**Directive**
Where a picture appears, omit it; repeat everything else in the records exactly.

**Records for the task**
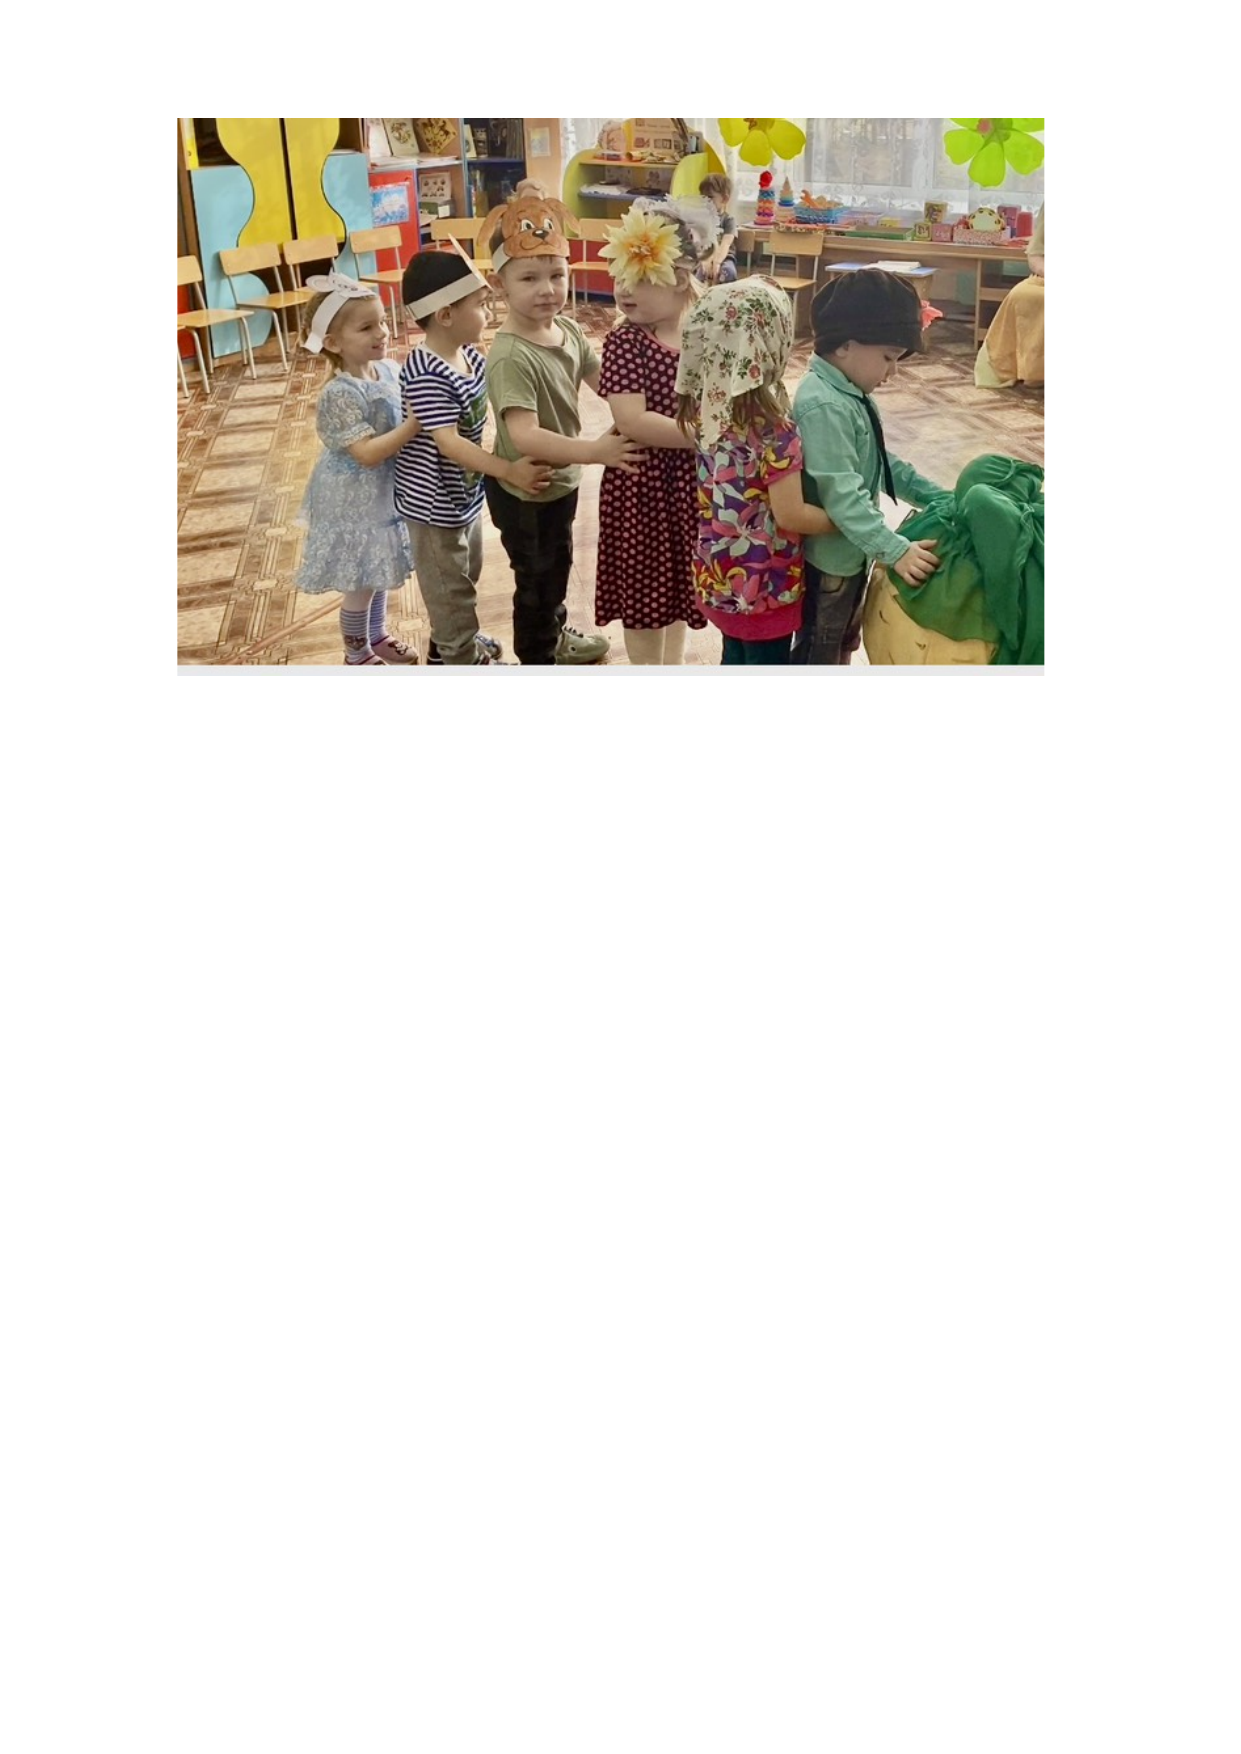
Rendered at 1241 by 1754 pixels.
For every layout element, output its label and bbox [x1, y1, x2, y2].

picture [177, 118, 1045, 676]
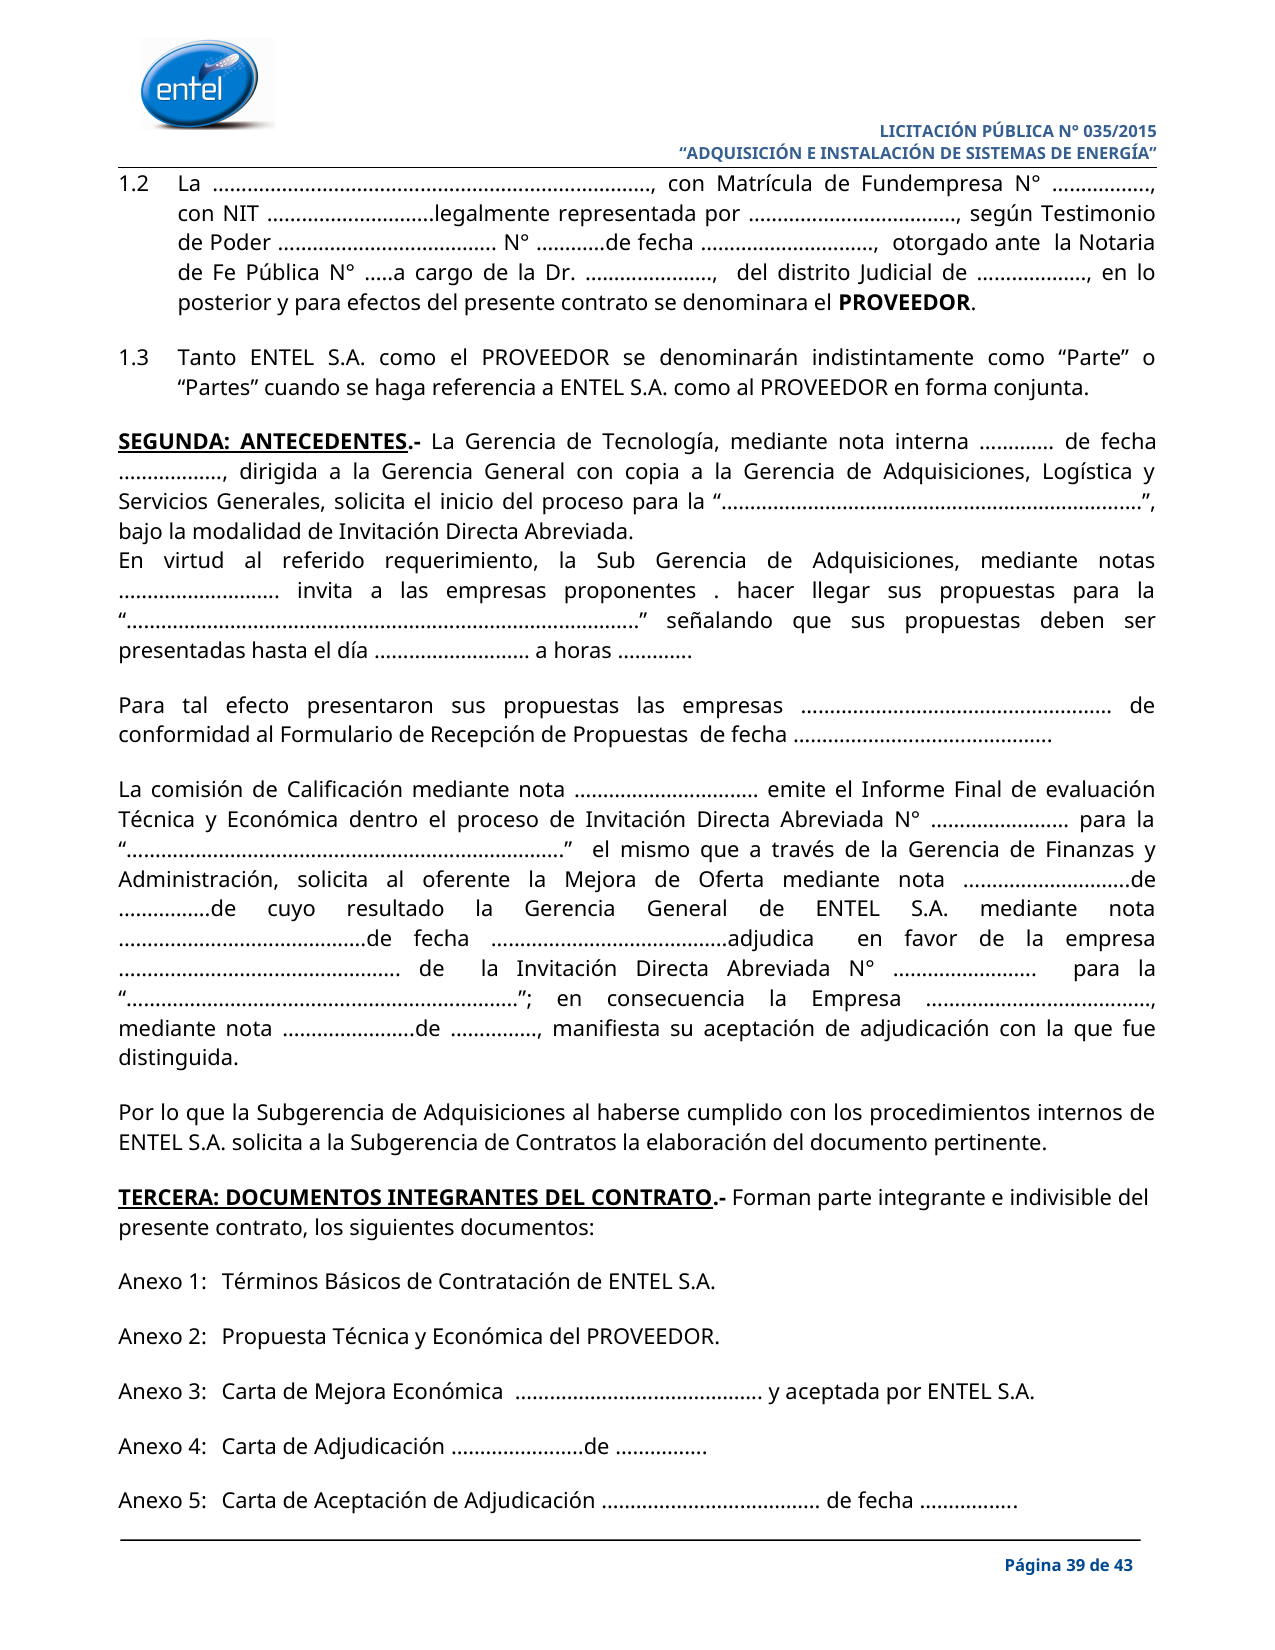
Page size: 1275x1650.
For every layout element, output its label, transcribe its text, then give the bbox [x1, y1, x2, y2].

text SEGUNDA: ANTECEDENTES.- La Gerencia de Tecnología, mediante nota interna …………. de fecha ………………, dirigida a la Gerencia General con copia a la Gerencia de Adquisiciones, Logística y Servicios Generales, solicita el inicio del proceso para la “……………………………………………………………….”, bajo la modalidad de Invitación Directa Abreviada. [118, 426, 1157, 546]
text 1.2 La …………………………………………………………………., con Matrícula de Fundempresa N° …………….., con NIT ………………………..legalmente representada por ………………………………, según Testimonio de Poder ……………………………….. N° …………de fecha …………………………, otorgado ante la Notaria de Fe Pública N° …..a cargo de la Dr. …………………., del distrito Judicial de ………………., en lo posterior y para efectos del presente contrato se denominara el PROVEEDOR. [118, 168, 1157, 317]
text TERCERA: DOCUMENTOS INTEGRANTES DEL CONTRATO.- Forman parte integrante e indivisible del presente contrato, los siguientes documentos: [118, 1182, 1157, 1241]
text Por lo que la Subgerencia de Adquisiciones al haberse cumplido con los procedimientos internos de ENTEL S.A. solicita a la Subgerencia de Contratos la elaboración del documento pertinente. [118, 1097, 1157, 1157]
text Anexo 3: Carta de Mejora Económica ……………………………………. y aceptada por ENTEL S.A. [118, 1376, 1157, 1406]
picture [140, 38, 276, 130]
text 1.3 Tanto ENTEL S.A. como el PROVEEDOR se denominarán indistintamente como “Parte” o “Partes” cuando se haga referencia a ENTEL S.A. como al PROVEEDOR en forma conjunta. [118, 342, 1157, 401]
text Anexo 2: Propuesta Técnica y Económica del PROVEEDOR. [118, 1321, 1157, 1351]
text En virtud al referido requerimiento, la Sub Gerencia de Adquisiciones, mediante notas ………………………. invita a las empresas proponentes . hacer llegar sus propuestas para la “……………………………………………………………………………..” señalando que sus propuestas deben ser presentadas hasta el día ……………………… a horas …………. [118, 546, 1157, 665]
text Para tal efecto presentaron sus propuestas las empresas ……………………………………………… de conformidad al Formulario de Recepción de Propuestas de fecha ……………………………………... [118, 690, 1157, 749]
text Anexo 4: Carta de Adjudicación …………………..de ……………. [118, 1431, 1157, 1461]
text La comisión de Calificación mediante nota ………………………….. emite el Informe Final de evaluación Técnica y Económica dentro el proceso de Invitación Directa Abreviada N° …………………… para la “………………………………………………………………….” el mismo que a través de la Gerencia de Finanzas y Administración, solicita al oferente la Mejora de Oferta mediante nota ………………………..de …………….de cuyo resultado la Gerencia General de ENTEL S.A. mediante nota …………………………………….de fecha …………………………………..adjudica en favor de la empresa …………………………………………. de la Invitación Directa Abreviada N° ……………………. para la “…………………………………………………………..”; en consecuencia la Empresa …………………………………, mediante nota …………………..de ……………, manifiesta su aceptación de adjudicación con la que fue distinguida. [118, 774, 1157, 1072]
text Anexo 5: Carta de Aceptación de Adjudicación ……………………………….. de fecha …………….. [118, 1486, 1157, 1515]
text Anexo 1: Términos Básicos de Contratación de ENTEL S.A. [118, 1266, 1157, 1296]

**Result**
Rendered at 1241 by 1754 pixels.
For every layout element, output its label and bbox [x1, y1, x2, y2].

picture [177, 118, 1045, 676]
Page size: 1275x1650.
For every layout element, output its label, transcribe its text, then give the bbox [x1, y1, x2, y2].

text SEGUNDA: ANTECEDENTES.- La Gerencia de Tecnología, mediante nota interna …………. de fecha ………………, dirigida a la Gerencia General con copia a la Gerencia de Adquisiciones, Logística y Servicios Generales, solicita el inicio del proceso para la “……………………………………………………………….”, bajo la modalidad de Invitación Directa Abreviada. [118, 426, 1157, 546]
text 1.2 La …………………………………………………………………., con Matrícula de Fundempresa N° …………….., con NIT ………………………..legalmente representada por ………………………………, según Testimonio de Poder ……………………………….. N° …………de fecha …………………………, otorgado ante la Notaria de Fe Pública N° …..a cargo de la Dr. …………………., del distrito Judicial de ………………., en lo posterior y para efectos del presente contrato se denominara el PROVEEDOR. [118, 168, 1157, 317]
text TERCERA: DOCUMENTOS INTEGRANTES DEL CONTRATO.- Forman parte integrante e indivisible del presente contrato, los siguientes documentos: [118, 1182, 1157, 1241]
text Por lo que la Subgerencia de Adquisiciones al haberse cumplido con los procedimientos internos de ENTEL S.A. solicita a la Subgerencia de Contratos la elaboración del documento pertinente. [118, 1097, 1157, 1157]
text Anexo 3: Carta de Mejora Económica ……………………………………. y aceptada por ENTEL S.A. [118, 1376, 1157, 1406]
picture [140, 38, 276, 130]
text 1.3 Tanto ENTEL S.A. como el PROVEEDOR se denominarán indistintamente como “Parte” o “Partes” cuando se haga referencia a ENTEL S.A. como al PROVEEDOR en forma conjunta. [118, 342, 1157, 401]
text Anexo 2: Propuesta Técnica y Económica del PROVEEDOR. [118, 1321, 1157, 1351]
text En virtud al referido requerimiento, la Sub Gerencia de Adquisiciones, mediante notas ………………………. invita a las empresas proponentes . hacer llegar sus propuestas para la “……………………………………………………………………………..” señalando que sus propuestas deben ser presentadas hasta el día ……………………… a horas …………. [118, 546, 1157, 665]
text Para tal efecto presentaron sus propuestas las empresas ……………………………………………… de conformidad al Formulario de Recepción de Propuestas de fecha ……………………………………... [118, 690, 1157, 749]
text Anexo 4: Carta de Adjudicación …………………..de ……………. [118, 1431, 1157, 1461]
text La comisión de Calificación mediante nota ………………………….. emite el Informe Final de evaluación Técnica y Económica dentro el proceso de Invitación Directa Abreviada N° …………………… para la “………………………………………………………………….” el mismo que a través de la Gerencia de Finanzas y Administración, solicita al oferente la Mejora de Oferta mediante nota ………………………..de …………….de cuyo resultado la Gerencia General de ENTEL S.A. mediante nota …………………………………….de fecha …………………………………..adjudica en favor de la empresa …………………………………………. de la Invitación Directa Abreviada N° ……………………. para la “…………………………………………………………..”; en consecuencia la Empresa …………………………………, mediante nota …………………..de ……………, manifiesta su aceptación de adjudicación con la que fue distinguida. [118, 774, 1157, 1072]
text Anexo 5: Carta de Aceptación de Adjudicación ……………………………….. de fecha …………….. [118, 1486, 1157, 1515]
text Anexo 1: Términos Básicos de Contratación de ENTEL S.A. [118, 1266, 1157, 1296]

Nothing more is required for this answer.